When trying to fine-tune (and evaluate) with a language model (following this blog post), I originally ran into an error with using processor.batch_decode() to recover the reference utterance from pred (for example: "hello" from pred.label_ids[0] = [1, 2, 3, 3, 4], where vocab = {"h" : 1, "e" : 2, ...}).

I’ve been able to make a compute_metrics() that works for me, but I was wondering if there’s a better way to go about generating the label_str array for wer_metric.compute() than what I’ve done below:

def compute_metrics(pred):

    pred_logits = pred.predictions
    pred.label_ids[pred.label_ids == -100] = processor.tokenizer.pad_token_id

    if type(processor).__name__ == "Wav2Vec2ProcessorWithLM":

        pred_str    = processor.batch_decode(pred_logits).text

        # Can't use processor.batch_decode(pred.label_ids) like below here

        # [[1, 2, 3, 3, 4, 31, 32], ... ] => [["h", "e", "l", "l", "o", "|", "</s>"], ... ]
        label_chars = [ processor.tokenizer.convert_ids_to_tokens(l) for l in pred.label_ids ]
        # [["h", "e", "l", "l", "o", "|", "</s>"], ... ] => [["hello|"], ...]
        label_str   = [ "".join([ id for id in l if id not in processor.tokenizer.unique_no_split_tokens ]) for l in label_chars ]
        # [["hello|"], ...] => [["hello"], ...]
        label_str   = [ l.replace(processor.tokenizer.word_delimiter_token, " ").strip() for l in label_str ]

    else:

        pred_logits = pred.predictions
        pred_ids = np.argmax(pred_logits, axis=-1)
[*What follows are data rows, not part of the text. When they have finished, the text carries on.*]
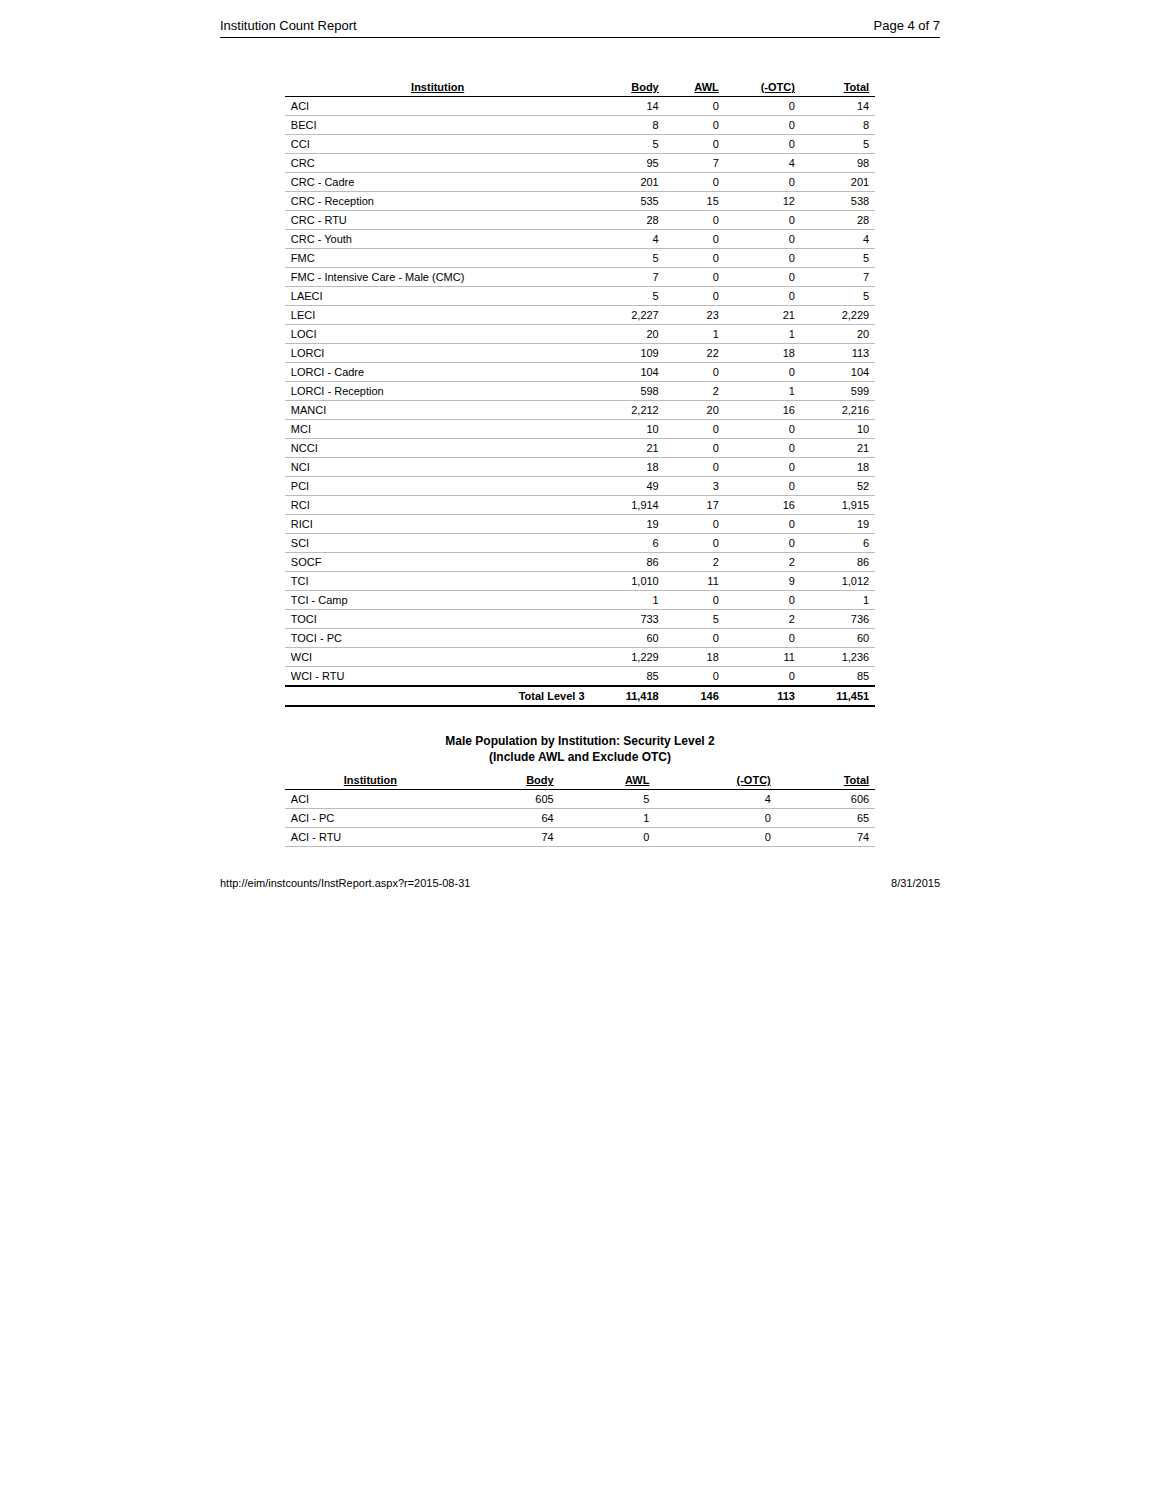Institution Count Report
Page 4 of 7
| Institution | Body | AWL | (-OTC) | Total |
| --- | --- | --- | --- | --- |
| ACI | 14 | 0 | 0 | 14 |
| BECI | 8 | 0 | 0 | 8 |
| CCI | 5 | 0 | 0 | 5 |
| CRC | 95 | 7 | 4 | 98 |
| CRC - Cadre | 201 | 0 | 0 | 201 |
| CRC - Reception | 535 | 15 | 12 | 538 |
| CRC - RTU | 28 | 0 | 0 | 28 |
| CRC - Youth | 4 | 0 | 0 | 4 |
| FMC | 5 | 0 | 0 | 5 |
| FMC - Intensive Care - Male (CMC) | 7 | 0 | 0 | 7 |
| LAECI | 5 | 0 | 0 | 5 |
| LECI | 2,227 | 23 | 21 | 2,229 |
| LOCI | 20 | 1 | 1 | 20 |
| LORCI | 109 | 22 | 18 | 113 |
| LORCI - Cadre | 104 | 0 | 0 | 104 |
| LORCI - Reception | 598 | 2 | 1 | 599 |
| MANCI | 2,212 | 20 | 16 | 2,216 |
| MCI | 10 | 0 | 0 | 10 |
| NCCI | 21 | 0 | 0 | 21 |
| NCI | 18 | 0 | 0 | 18 |
| PCI | 49 | 3 | 0 | 52 |
| RCI | 1,914 | 17 | 16 | 1,915 |
| RICI | 19 | 0 | 0 | 19 |
| SCI | 6 | 0 | 0 | 6 |
| SOCF | 86 | 2 | 2 | 86 |
| TCI | 1,010 | 11 | 9 | 1,012 |
| TCI - Camp | 1 | 0 | 0 | 1 |
| TOCI | 733 | 5 | 2 | 736 |
| TOCI - PC | 60 | 0 | 0 | 60 |
| WCI | 1,229 | 18 | 11 | 1,236 |
| WCI - RTU | 85 | 0 | 0 | 85 |
| Total Level 3 | 11,418 | 146 | 113 | 11,451 |
Male Population by Institution: Security Level 2
(Include AWL and Exclude OTC)
| Institution | Body | AWL | (-OTC) | Total |
| --- | --- | --- | --- | --- |
| ACI | 605 | 5 | 4 | 606 |
| ACI - PC | 64 | 1 | 0 | 65 |
| ACI - RTU | 74 | 0 | 0 | 74 |
http://eim/instcounts/InstReport.aspx?r=2015-08-31
8/31/2015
        pred_str = processor.batch_decode(pred_ids)
        # we do not want to group tokens when computing the metrics
        label_str = processor.batch_decode(pred.label_ids, group_tokens=False)

    wer = wer_metric.compute(predictions=pred_str, references=label_str)

    return {"wer": wer}

Thanks!

1 Like

@patrickvonplaten — wondering if you have any suggestions (hope you don’t mind the tag…), thanks!

Hey @fauxneticien,

Good question! I think you should do the following:

def compute_metrics(pred):

    pred_logits = pred.predictions
    pred.label_ids[pred.label_ids == -100] = processor.tokenizer.pad_token_id

    if type(processor).__name__ == "Wav2Vec2ProcessorWithLM":
        pred_str    = processor.batch_decode(pred_logits).text
    else:   
       pred_ids = np.argmax(pred_logits, axis=-1)
       pred_str = processor.batch_decode(pred_ids)
  
  # this will always work (even if the processor has a decoder LM)
  label_str = processor.tokenizer.batch_decode(pred.label_ids, group_tokens=False)

  wer = wer_metric.compute(predictions=pred_str, references=label_str)

  return {"wer": wer}

You can always access the tokenizer from the processor :slight_smile:

Thanks @patrickvonplaten — great tip!